Boring? Excuse me, Herr Brahms, it’s certainly not boring, no, no, it is wonderful. Its gentle sadness, a tempting sweetness, leaving the door open for some sunshine between those rain showers. It is a true autumn piece that I have enjoyed many times since I felt that the summer was drawing to its end. I would like to draw your attention to two recordings: one by Christian Tetzlaff (violin) and Lars Vogt (piano) and another one by Pinchas Zukerman (violin) and Daniel Barenboim (piano). Both are very close although the duo Tetzlaff/Vogt tends to play the sonata a little faster than Zukerman and Barenboim.
Love as the supreme message
Brahms wrote the sonata for his friend, the violinist Joseph Joachim. The composer and the violinist performed it only on February 11, 1880, much later than the premiere, that most likely took place in November 1879. At the same time the score was printed by the Simrock publishing house. Brahms donated his royalty of 1000 Taler to the “Schumann Fund”, to support Robert Schumann’s son Felix who was being treated in Italy for lung tuberculosis.
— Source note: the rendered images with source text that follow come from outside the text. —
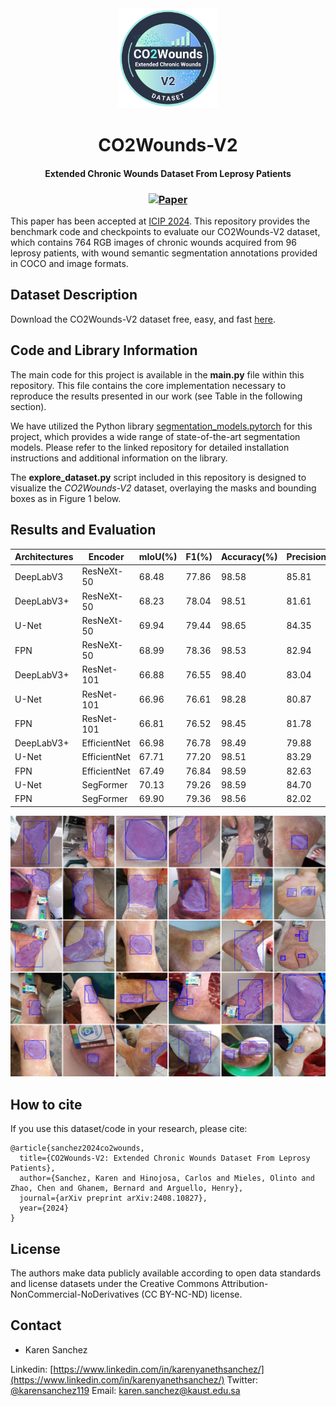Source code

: <div align="center">
  <img src="https://github.com/simatec-uis/CO2Wounds-V2/blob/main/figures/logo.png" alt="Logo" width="160"/>
  <h1>CO2Wounds-V2</h1>
  <h2 style="font-size: 14px;">Extended Chronic Wounds Dataset From Leprosy Patients</h2>
  <h3>
    <a href="https://arxiv.org/pdf/2408.10827">
      <img src="https://img.shields.io/badge/Paper-pdf-blue" alt="Paper"/>
    </a>
  </h3>
</div>

This paper has been accepted at [ICIP 2024](https://2024.ieeeicip.org/). This repository provides the benchmark code and checkpoints to evaluate our CO2Wounds-V2 dataset, which contains 764 RGB images of chronic wounds acquired from 96 leprosy patients, with wound semantic segmentation annotations provided in COCO and image formats.

## Dataset Description

Download the CO2Wounds-V2 dataset free, easy, and fast [here](https://ieee-dataport.org/open-access/co2wounds-v2-extended-chronic-wounds-dataset-leprosy-patients-segmentation-and-detection/).

## Code and Library Information

The main code for this project is available in the **main.py** file within this repository. This file contains the core implementation necessary to reproduce the results presented in our work (see Table in the following section).

We have utilized the Python library [segmentation_models.pytorch](https://github.com/qubvel-org/segmentation_models.pytorch) for this project, which provides a wide range of state-of-the-art segmentation models. Please refer to the linked repository for detailed installation instructions and additional information on the library.

The **explore_dataset.py** script included in this repository is designed to visualize the _CO2Wounds-V2_ dataset, overlaying the masks and bounding boxes as in Figure 1 below.

## Results and Evaluation

| Architectures  | Encoder      | mIoU(%) | F1(%) | Accuracy(%) | Precision(%)  | Recall(%) | Checkpoints |
|----------------|--------------|-------|-------|-------|-------|------|-------|
| DeepLabV3      | ResNeXt-50   | 68.48 | 77.86 | 98.58 | 85.81 | 78.20 | [Download](https://osf.io/2p8yz) |
| DeepLabV3+     | ResNeXt-50   | 68.23 | 78.04 | 98.51 | 81.61 | 81.69 | [Download](https://osf.io/bvkqw) |
| U-Net          | ResNeXt-50   | 69.94 | 79.44 | 98.65 | 84.35 | 80.31 | [Download](https://osf.io/gncqf) |
| FPN            | ResNeXt-50   | 68.99 | 78.36 | 98.53 | 82.94 | 81.17 | Download |
| DeepLabV3+     | ResNet-101   | 66.88 | 76.55 | 98.40 | 83.04 | 79.02 | [Download](https://osf.io/ukgmq) |
| U-Net          | ResNet-101   | 66.96 | 76.61 | 98.28 | 80.87 | 81.10 | [Download](https://osf.io/2kstu) |
| FPN            | ResNet-101   | 66.81 | 76.52 | 98.45 | 81.78 | 79.61 | [Download](https://osf.io/jmt2u) |
| DeepLabV3+     | EfficientNet | 66.98 | 76.78 | 98.49 | 79.88 | 81.86 | [Download](https://osf.io/vxwsj) |
| U-Net          | EfficientNet | 67.71 | 77.20 | 98.51 | 83.29 | 77.80 | [Download](https://osf.io/z7f8p) |
| FPN            | EfficientNet | 67.49 | 76.84 | 98.59 | 82.63 | 80.34 | [Download](https://osf.io/d9tg4) |
| U-Net          | SegFormer    | 70.13 | 79.26 | 98.59 | 84.70 | 81.99 | [Download](https://osf.io/edawc) |
| FPN            | SegFormer    | 69.90 | 79.36 | 98.56 | 82.02 | 84.35 | Download |


![Figure 1: Visualization of CO2Wounds-V2 Dataset](figures/dataset_co2wounds.png)

## How to cite

If you use this dataset/code in your research, please cite:

```bibtext
@article{sanchez2024co2wounds,
  title={CO2Wounds-V2: Extended Chronic Wounds Dataset From Leprosy Patients},
  author={Sanchez, Karen and Hinojosa, Carlos and Mieles, Olinto and Zhao, Chen and Ghanem, Bernard and Arguello, Henry},
  journal={arXiv preprint arXiv:2408.10827},
  year={2024}
}
```

## License

The authors make data publicly available according to open data standards and license datasets under the Creative Commons Attribution-NonCommercial-NoDerivatives (CC BY-NC-ND) license.

## Contact

- Karen Sanchez

Linkedin: [https://www.linkedin.com/in/karenyanethsanchez/](https://www.linkedin.com/in/karenyanethsanchez/)
Twitter: [@karensanchez119](https://x.com/karensanchez119)
Email: karen.sanchez@kaust.edu.sa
Brahms’ biographer Max Kalbeck writes that the sonata joins the past and the present and reminds us of the evanescence of mankind. The sonata oscillates between major and minor tonalities, between sincere human warmth and muted melancholy. Christian Tetzlaff interprets the sonata as a testimony of Brahms attachment to the Schumann family. Brahms, a usually taciturn man, expresses his most intimate thoughts and feelings.